Allerd­ings ergibt sich bei Verträ­gen zwis­chen Aktionären und der Aktienge­sellschaft die beson­dere Kon­stel­la­tion, dass eine beteili­gungsrechtliche und eine schul­drechtliche Verbindung zusam­men kom­men und, sofern der Aktionär zudem als Ver­wal­tungsrat amtet, auch noch ein man­dat­sähn­lich­er Anknüpfungspunkt.

E. 4.2.1 Mit Blick auf mögliche Inter­essenkol­li­sio­nen lässt die bun­des­gerichtliche Prax­is gefahren­geneigte Ver­hal­tensweisen wie die Dop­pelvertre­tung, das Selb­stkon­trahieren oder Insichgeschäfte nur zurück­hal­tend zu. Als Regel ist gar von der Ungültigkeit des Rechts­geschäfts auszuge­hen, es sei denn, die Gefahr ein­er Benachteili­gung des Vertrete­nen sei “nach der Natur des Geschäftes” aus­geschlossen oder der Vertretene habe den Vertreter beson­ders ermächtigt oder das Geschäft nachträglich genehmigt. Nichts anderes gilt für die geset­zliche Vertre­tung juris­tis­ch­er Per­so­n­en durch deren Organe.
Der Ein­tritt der Ungültigkeit von Rechts­geschäften, die unter einem Inter­essenkon­flikt zus­tande kamen, soll nach Prax­is und Dok­trin dem Schutz der Aktienge­sellschaft dienen. Drit­ten ste­hen die ein­schlägi­gen Rechts­be­helfe (pau­lian­is­che Anfech­tungsklage gemäss SchKG 285 ff., Ver­ant­wortlichkeit­sklage nach OR 754) zur Ver­fü­gung, sodass ihnen gegenüber kein Schutzbedürf­nis beste­ht. Fol­gerichtig wird die Ungültigkeit­sregel zurückge­drängt, soweit es sich um eine Ein­per­so­n­enge­sellschaft han­delt (BGE 126 III 361 E. 5a S. 366 f.). Hier deck­en sich die bei­der­seit­i­gen Inter­essen­sphären (so schon BGE 50 II 168 E. 5 S. 183 f.).

Vor­liegend ergab sich zudem aus den Umstän­den, dass das Ver­mit­tlungs­geschäft ausser­halb der tatäch­lich aus­geübten Geschäft­stätigkeit der X. AG lag und damit ger­ade nicht ein Geschäft war, das “sein­er Natur nach” der AG zuge­s­tanden hätte.

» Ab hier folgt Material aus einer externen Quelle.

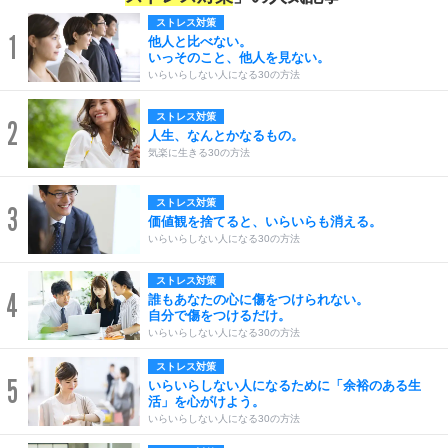
ストレス対策
1
他人と比べない。
いっそのこと、他人を見ない。
いらいらしない人になる30の方法
ストレス対策
2
人生、なんとかなるもの。
気楽に生きる30の方法
ストレス対策
3
価値観を捨てると、いらいらも消える。
いらいらしない人になる30の方法
ストレス対策
4
誰もあなたの心に傷をつけられない。
自分で傷をつけるだけ。
いらいらしない人になる30の方法
ストレス対策
5
いらいらしない人になるために「余裕のある生
活」を心がけよう。
いらいらしない人になる30の方法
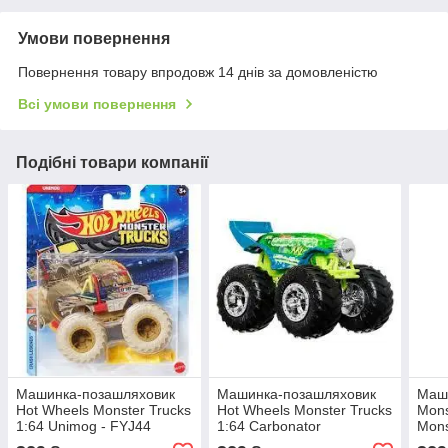
Умови повернення
Повернення товару впродовж 14 днів за домовленістю
Всі умови повернення
Подібні товари компанії
Машинка-позашляховик
Машинка-позашляховик
Маши
Hot Wheels Monster Trucks
Hot Wheels Monster Trucks
Mons
1:64 Unimog - FYJ44
1:64 Carbonator
Mons
JDP97
FYJ44/HCP35
Deli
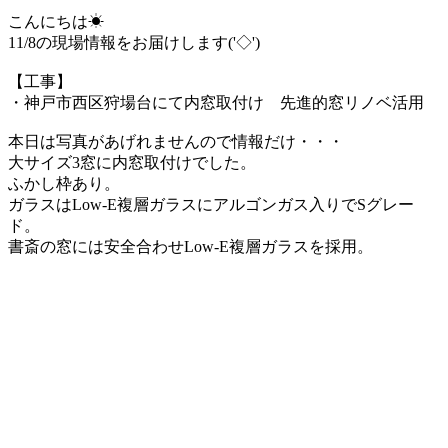
こんにちは☀
11/8の現場情報をお届けします('◇')ゞ
【工事】
・神戸市西区狩場台にて内窓取付け 先進的窓リノベ活用
本日は写真があげれませんので情報だけ・・・
大サイズ3窓に内窓取付けでした。
ふかし枠あり。
ガラスはLow-E複層ガラスにアルゴンガス入りでSグレー
ド。
書斎の窓には安全合わせLow-E複層ガラスを採用。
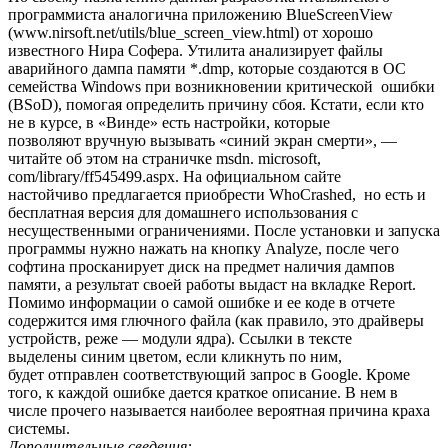
программиста аналогична приложению BlueScreenView
(www.nirsoft.net/utils/blue_screen_view.html) от хорошо
известного Нира Софера. Утилита анализирует файлы
аварийного дампа памяти *.dmp, которые создаются в ОС
семейства Windows при возникновении критической ошибки
(BSoD), помогая определить причину сбоя. Кстати, если кто
не в курсе, в «Винде» есть настройки, которые
позволяют вручную вызывать «синий экран смерти», —
читайте об этом на страничке msdn. microsoft,
com/library/ff545499.aspx. На официальном сайте
настойчиво предлагается приобрести WhoCrashed, но есть и
бесплатная версия для домашнего использования с
несущественными ограничениями. После установки и запуска
программы нужно нажать на кнопку Analyze, после чего
софтина просканирует диск на предмет наличия дампов
памяти, а результат своей работы выдаст на вкладке Report.
Помимо информации о самой ошибке и ее коде в отчете
содержится имя глючного файла (как правило, это драйверы
устройств, реже — модули ядра). Ссылки в тексте
выделены синим цветом, если кликнуть по ним,
будет отправлен соответствующий запрос в Google. Кроме
того, к каждой ошибке дается краткое описание. В нем в
числе прочего называется наиболее вероятная причина краха
системы.
Дополнительные сведения:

Zudem wäre die X. AG fak­tisch nicht in der Lage gewe­sen, aus eigen­er Kraft einen Käufer zu find­en, weshalb sich auch aus diesem Grund die Eigen­in­ter­essen des VR und Drit­tin­ter­essen der AG im Ein­klang befanden.

Eine geld­w­erte Leis­tung lag im auch nicht vor, weil die Kon­di­tio­nen des Ver­mit­tlungsver­trags im Rah­men des üblichen lagen und die Ver­mit­tlung­spro­vi­sion nicht zu bean­standen war.